SEC to Firms: Honour Unclaimed Dividend Demands
The Securities and Exchange Commission has directed all public companies and registrars to stop treating unclaimed dividends older than 12 years as “statute-barred”—especially those dating from before the enactment of the Finance Act 2020.
The SEC said the directive reaffirms the provisions of Section 60 of the Finance Act, which mandates that dividends unclaimed for over six years be transferred to the Unclaimed Funds Trust Fund (UFTF), where they remain accessible to shareholders pending claims.
The commission stated that shareholders are entitled to continue to claim their dividends that are not statute barred (that is not above 12 years) before December 31, 2020 “when the Finance Act 2020 came into effect.”
In a circular, the SEC said, “The attention of the Securities and Exchange Commission has been drawn to the fact that paying companies and their registrars have continued to treat unclaimed dividends of public companies that are older than 12 years as being “statute-barred” without recourse to the provisions of the Finance Act 2020.
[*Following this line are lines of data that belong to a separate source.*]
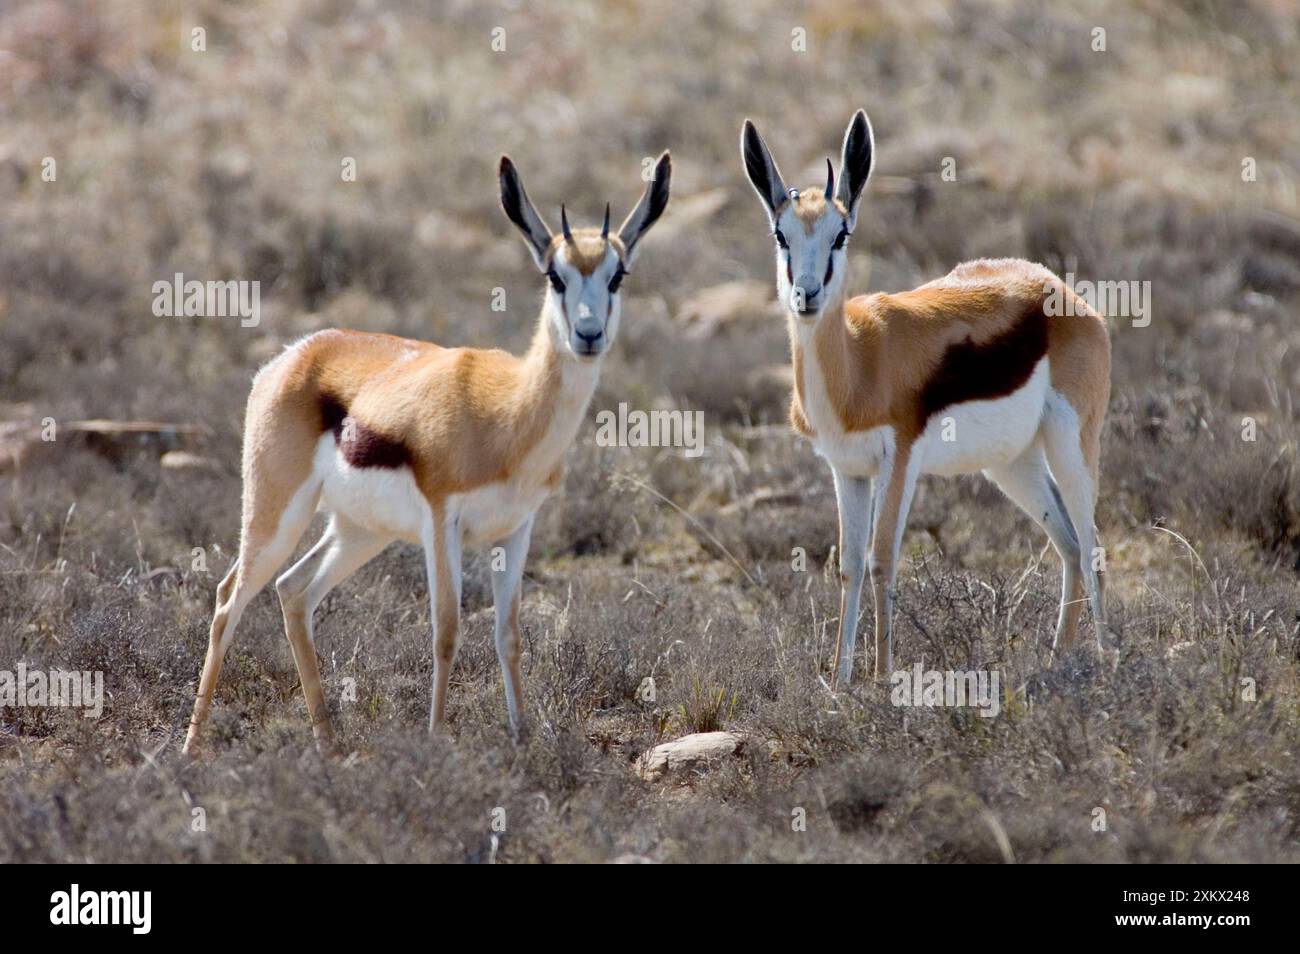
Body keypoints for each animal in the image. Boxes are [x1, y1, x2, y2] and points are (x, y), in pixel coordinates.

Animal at [183, 155, 670, 753]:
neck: (507, 414)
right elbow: (446, 631)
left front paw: (523, 740)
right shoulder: (443, 522)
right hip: (276, 515)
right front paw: (437, 742)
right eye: (555, 276)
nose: (588, 334)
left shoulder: (517, 529)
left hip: (359, 531)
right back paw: (191, 749)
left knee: (293, 591)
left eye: (616, 276)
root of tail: (292, 357)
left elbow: (508, 634)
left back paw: (330, 745)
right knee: (229, 599)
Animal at [743, 110, 1107, 686]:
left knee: (1093, 550)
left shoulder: (900, 461)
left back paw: (1110, 663)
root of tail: (1058, 290)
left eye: (841, 234)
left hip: (1073, 444)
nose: (807, 295)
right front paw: (839, 685)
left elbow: (882, 561)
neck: (858, 362)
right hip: (1013, 465)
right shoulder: (847, 469)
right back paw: (1058, 664)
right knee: (1070, 546)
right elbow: (848, 566)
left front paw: (881, 679)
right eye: (782, 234)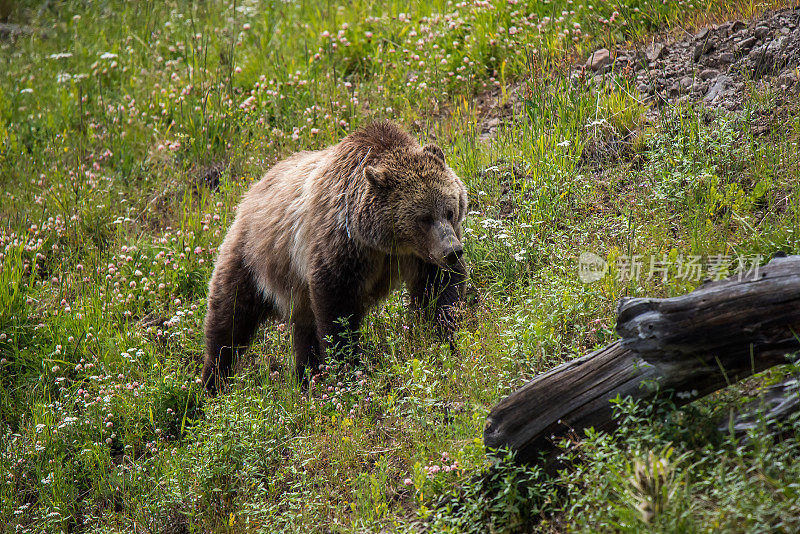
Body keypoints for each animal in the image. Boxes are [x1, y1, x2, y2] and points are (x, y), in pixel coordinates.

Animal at [202, 123, 468, 396]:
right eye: (424, 218)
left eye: (450, 210)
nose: (452, 251)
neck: (382, 243)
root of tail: (250, 192)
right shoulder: (341, 244)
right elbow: (336, 308)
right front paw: (348, 366)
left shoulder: (419, 256)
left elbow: (438, 291)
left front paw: (446, 337)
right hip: (253, 259)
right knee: (229, 321)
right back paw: (211, 385)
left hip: (296, 291)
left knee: (303, 331)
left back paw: (306, 380)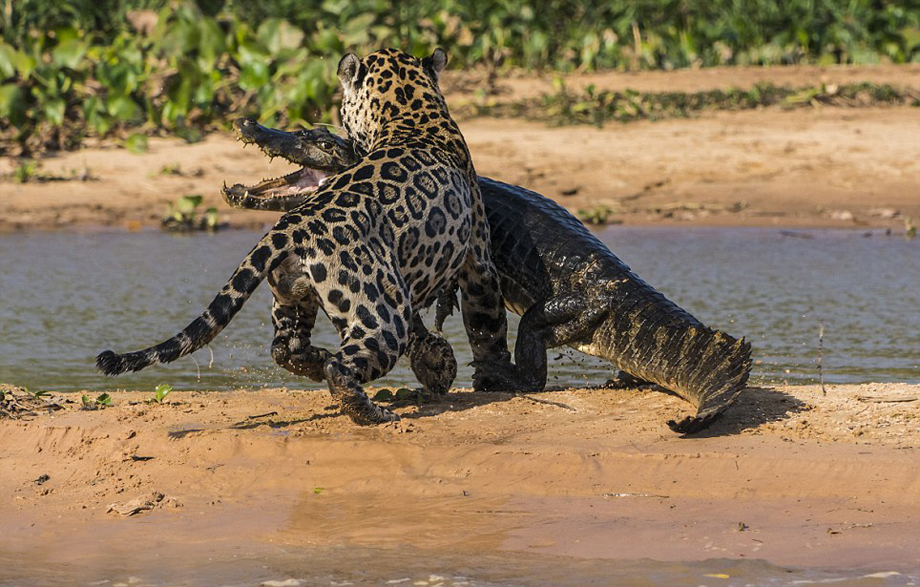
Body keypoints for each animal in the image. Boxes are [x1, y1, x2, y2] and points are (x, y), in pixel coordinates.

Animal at [96, 48, 520, 425]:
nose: (248, 124)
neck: (409, 110)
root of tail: (293, 225)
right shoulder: (478, 260)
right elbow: (487, 324)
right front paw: (495, 378)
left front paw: (440, 364)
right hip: (383, 311)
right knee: (342, 364)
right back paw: (372, 412)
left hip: (292, 295)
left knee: (286, 347)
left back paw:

“In response to various inquiries on the subject, the commission hereby clarifies as follows: The import of the provisions of Section 60 of the Finance Act 2020 (December 31, 2020), is that, where dividends declared by a public company quoted on the Nigerian Exchange Limited remained unclaimed for a period of six years or more, such dividends are expected to be transferred to the Unclaimed Funds Trust Fund (UFTF) to be held in trust and managed pending when the shareholder presents a claim for such unclaimed dividends.”
The commission therefore directed public companies and registrars to effect immediate compliance with the directive and submit periodic reports on same in the manner prescribed in the commission’s rules and regulations.